(Collected data entries)
※
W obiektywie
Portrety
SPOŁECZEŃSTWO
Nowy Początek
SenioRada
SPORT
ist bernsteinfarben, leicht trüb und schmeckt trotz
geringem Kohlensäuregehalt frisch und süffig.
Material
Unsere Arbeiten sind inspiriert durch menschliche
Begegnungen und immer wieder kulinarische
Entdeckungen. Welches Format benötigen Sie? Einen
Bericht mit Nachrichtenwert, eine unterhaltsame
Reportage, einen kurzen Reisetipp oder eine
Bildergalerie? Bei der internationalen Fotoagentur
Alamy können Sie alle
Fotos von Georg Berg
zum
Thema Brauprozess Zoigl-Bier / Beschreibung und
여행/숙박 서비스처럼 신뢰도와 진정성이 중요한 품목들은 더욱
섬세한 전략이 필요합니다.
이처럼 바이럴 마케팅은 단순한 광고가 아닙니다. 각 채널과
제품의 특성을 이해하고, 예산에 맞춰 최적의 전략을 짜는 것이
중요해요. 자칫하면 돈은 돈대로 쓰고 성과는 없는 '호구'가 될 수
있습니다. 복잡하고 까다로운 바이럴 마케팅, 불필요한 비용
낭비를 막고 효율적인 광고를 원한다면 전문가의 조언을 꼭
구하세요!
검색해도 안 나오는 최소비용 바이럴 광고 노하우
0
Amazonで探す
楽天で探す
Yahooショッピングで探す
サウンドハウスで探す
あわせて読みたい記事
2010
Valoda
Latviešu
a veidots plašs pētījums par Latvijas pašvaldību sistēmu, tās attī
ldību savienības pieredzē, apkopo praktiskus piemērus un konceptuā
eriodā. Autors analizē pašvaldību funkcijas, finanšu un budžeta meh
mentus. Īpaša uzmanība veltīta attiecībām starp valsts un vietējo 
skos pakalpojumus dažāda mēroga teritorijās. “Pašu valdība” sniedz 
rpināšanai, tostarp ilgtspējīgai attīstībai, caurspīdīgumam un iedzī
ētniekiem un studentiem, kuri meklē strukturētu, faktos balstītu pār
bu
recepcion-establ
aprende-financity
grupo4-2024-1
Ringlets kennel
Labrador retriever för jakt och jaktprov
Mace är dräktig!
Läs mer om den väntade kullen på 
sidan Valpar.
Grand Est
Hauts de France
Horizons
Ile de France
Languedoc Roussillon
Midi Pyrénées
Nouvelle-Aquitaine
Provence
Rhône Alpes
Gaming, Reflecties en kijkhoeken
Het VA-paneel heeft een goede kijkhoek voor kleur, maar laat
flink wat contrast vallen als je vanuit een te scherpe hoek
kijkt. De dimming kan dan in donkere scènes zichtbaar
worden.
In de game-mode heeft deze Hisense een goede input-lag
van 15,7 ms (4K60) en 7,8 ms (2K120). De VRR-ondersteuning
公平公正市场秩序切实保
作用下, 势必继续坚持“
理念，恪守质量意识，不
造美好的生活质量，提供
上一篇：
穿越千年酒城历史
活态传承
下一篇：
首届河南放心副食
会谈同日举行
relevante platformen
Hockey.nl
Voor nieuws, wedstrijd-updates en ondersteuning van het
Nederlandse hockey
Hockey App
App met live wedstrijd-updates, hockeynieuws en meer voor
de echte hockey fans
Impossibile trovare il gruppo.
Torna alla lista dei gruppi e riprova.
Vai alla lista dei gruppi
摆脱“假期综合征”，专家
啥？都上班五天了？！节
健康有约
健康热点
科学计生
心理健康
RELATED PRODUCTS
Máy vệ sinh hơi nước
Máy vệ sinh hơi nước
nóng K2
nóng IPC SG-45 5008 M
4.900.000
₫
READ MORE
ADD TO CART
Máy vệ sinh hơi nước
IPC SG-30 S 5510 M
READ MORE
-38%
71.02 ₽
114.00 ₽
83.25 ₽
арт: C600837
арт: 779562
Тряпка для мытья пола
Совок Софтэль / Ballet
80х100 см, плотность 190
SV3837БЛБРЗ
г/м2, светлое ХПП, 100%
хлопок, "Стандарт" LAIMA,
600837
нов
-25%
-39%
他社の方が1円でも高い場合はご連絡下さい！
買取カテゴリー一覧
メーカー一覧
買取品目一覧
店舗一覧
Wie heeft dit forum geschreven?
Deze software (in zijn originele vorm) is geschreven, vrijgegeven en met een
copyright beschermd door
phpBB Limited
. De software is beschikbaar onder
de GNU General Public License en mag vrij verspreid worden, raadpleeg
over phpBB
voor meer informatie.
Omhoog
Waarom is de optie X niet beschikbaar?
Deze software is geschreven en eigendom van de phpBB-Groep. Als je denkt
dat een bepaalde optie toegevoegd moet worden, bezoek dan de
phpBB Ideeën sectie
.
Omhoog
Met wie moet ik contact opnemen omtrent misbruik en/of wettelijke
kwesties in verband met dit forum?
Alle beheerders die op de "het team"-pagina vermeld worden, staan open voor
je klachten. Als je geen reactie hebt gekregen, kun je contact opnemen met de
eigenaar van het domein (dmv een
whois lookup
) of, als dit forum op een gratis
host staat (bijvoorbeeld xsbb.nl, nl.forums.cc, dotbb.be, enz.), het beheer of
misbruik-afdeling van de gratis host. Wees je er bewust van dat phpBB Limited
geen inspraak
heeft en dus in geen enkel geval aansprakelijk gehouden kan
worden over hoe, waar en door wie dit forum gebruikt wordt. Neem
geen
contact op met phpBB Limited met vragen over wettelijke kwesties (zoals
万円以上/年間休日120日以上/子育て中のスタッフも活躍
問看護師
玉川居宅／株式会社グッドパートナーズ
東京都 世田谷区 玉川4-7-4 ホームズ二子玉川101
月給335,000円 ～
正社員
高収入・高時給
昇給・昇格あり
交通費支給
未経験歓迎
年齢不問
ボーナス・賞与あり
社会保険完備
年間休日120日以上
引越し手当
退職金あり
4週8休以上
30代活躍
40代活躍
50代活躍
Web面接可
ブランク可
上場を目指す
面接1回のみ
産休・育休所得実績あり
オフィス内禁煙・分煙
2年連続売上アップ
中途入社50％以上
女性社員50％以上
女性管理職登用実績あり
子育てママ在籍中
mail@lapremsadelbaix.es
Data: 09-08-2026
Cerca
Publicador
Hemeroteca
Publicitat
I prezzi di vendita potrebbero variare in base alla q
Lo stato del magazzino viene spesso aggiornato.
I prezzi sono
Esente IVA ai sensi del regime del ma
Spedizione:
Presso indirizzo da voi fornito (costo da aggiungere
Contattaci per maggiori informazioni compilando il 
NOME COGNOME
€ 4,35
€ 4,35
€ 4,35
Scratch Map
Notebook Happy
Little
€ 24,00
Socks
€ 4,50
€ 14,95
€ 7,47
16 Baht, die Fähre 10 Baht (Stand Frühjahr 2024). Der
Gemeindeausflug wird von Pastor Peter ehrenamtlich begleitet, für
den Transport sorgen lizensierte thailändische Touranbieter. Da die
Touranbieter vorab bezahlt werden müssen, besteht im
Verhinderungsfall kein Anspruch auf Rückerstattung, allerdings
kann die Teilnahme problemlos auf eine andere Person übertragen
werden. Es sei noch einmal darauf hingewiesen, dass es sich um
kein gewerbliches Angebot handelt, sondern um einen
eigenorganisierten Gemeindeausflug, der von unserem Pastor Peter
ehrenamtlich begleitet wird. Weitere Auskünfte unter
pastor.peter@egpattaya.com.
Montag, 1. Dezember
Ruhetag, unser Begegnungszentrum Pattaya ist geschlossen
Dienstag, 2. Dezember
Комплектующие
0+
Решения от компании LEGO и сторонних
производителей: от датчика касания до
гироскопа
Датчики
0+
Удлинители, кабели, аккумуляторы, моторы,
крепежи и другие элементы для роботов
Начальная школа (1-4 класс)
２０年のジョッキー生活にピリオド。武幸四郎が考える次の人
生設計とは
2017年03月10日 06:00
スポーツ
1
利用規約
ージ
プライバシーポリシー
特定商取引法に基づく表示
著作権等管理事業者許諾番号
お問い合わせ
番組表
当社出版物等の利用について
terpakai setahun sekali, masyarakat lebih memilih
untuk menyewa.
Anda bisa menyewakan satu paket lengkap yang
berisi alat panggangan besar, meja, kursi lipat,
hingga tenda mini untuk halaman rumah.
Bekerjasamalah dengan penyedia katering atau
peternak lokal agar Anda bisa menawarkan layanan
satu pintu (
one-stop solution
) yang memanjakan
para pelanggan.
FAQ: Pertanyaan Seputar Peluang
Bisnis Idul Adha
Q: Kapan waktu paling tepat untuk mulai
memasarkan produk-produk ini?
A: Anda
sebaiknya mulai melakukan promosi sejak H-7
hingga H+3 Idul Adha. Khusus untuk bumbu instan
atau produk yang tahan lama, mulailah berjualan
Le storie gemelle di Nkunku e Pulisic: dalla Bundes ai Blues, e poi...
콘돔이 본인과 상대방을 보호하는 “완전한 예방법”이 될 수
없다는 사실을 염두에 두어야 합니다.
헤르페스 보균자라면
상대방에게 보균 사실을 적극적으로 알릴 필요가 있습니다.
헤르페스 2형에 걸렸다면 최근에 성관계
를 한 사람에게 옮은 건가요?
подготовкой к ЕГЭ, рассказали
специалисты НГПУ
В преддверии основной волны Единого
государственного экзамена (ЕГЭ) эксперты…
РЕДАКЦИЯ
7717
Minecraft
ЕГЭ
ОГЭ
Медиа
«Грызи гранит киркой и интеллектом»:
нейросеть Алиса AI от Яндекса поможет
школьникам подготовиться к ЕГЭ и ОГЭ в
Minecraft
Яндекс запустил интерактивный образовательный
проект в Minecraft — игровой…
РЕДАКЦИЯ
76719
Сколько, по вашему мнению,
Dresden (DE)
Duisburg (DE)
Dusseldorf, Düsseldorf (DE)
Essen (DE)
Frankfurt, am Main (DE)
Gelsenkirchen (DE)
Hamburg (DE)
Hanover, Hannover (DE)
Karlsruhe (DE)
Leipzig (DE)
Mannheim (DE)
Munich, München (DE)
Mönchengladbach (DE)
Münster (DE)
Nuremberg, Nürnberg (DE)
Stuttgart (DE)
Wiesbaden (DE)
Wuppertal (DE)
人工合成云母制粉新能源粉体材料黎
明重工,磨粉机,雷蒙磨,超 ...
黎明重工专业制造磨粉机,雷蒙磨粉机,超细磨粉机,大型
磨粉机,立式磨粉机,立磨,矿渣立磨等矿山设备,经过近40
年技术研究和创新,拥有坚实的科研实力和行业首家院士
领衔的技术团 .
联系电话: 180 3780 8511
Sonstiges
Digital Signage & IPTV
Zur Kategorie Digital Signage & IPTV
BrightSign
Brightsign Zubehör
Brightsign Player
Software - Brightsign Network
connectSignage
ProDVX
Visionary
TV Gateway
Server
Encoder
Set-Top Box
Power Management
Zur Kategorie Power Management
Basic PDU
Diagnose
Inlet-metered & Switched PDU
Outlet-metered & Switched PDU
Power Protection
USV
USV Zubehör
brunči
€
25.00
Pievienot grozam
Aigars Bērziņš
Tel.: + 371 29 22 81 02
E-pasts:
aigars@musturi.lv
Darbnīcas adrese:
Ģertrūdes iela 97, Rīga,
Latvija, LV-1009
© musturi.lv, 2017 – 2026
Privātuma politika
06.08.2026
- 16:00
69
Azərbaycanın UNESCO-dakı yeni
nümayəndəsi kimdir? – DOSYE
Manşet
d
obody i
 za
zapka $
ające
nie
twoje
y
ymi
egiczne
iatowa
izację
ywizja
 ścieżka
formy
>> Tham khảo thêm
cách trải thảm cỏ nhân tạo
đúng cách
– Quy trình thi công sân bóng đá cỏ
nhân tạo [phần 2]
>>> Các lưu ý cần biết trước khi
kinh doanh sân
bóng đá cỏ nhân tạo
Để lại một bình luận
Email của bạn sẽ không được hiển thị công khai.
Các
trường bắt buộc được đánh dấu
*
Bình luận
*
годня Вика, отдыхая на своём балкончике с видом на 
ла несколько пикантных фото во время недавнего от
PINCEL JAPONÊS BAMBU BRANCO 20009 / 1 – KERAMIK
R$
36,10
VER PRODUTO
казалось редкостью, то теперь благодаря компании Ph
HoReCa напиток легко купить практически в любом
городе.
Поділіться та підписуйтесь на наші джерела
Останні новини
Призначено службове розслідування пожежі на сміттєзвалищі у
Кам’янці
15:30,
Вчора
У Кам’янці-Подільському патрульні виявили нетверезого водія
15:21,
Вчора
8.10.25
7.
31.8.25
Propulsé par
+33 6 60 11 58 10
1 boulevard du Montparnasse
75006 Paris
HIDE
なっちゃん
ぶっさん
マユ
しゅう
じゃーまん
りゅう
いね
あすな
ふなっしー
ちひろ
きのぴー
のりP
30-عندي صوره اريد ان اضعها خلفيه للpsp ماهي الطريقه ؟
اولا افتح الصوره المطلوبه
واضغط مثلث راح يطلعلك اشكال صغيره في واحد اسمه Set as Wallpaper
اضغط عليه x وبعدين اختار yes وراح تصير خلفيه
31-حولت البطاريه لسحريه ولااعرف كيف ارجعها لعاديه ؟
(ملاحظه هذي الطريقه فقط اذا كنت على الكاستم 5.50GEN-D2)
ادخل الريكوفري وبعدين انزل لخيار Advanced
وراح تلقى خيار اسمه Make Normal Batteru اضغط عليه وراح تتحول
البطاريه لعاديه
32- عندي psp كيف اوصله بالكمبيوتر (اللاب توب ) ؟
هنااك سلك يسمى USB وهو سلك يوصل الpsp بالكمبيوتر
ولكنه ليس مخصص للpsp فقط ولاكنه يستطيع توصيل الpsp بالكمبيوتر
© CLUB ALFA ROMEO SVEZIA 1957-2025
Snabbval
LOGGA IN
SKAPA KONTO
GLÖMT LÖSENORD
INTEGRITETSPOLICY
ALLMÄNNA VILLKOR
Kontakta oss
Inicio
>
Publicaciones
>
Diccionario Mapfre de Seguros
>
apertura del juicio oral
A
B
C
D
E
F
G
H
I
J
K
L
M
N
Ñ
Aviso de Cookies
※
▶ _WHAT TO DO_
The lines to extract from the data above begin with the line containing "Latvija, LV-1009" and end with the line containing "nhân tạo [phần 2]". Extract them exactly, including both.

▶ _WORKED SOLUTION_
Latvija, LV-1009
© musturi.lv, 2017 – 2026
Privātuma politika
06.08.2026
- 16:00
69
Azərbaycanın UNESCO-dakı yeni
nümayəndəsi kimdir? – DOSYE
Manşet
d
obody i
 za
zapka $
ające
nie
twoje
y
ymi
egiczne
iatowa
izację
ywizja
 ścieżka
formy
>> Tham khảo thêm
cách trải thảm cỏ nhân tạo
đúng cách
– Quy trình thi công sân bóng đá cỏ
nhân tạo [phần 2]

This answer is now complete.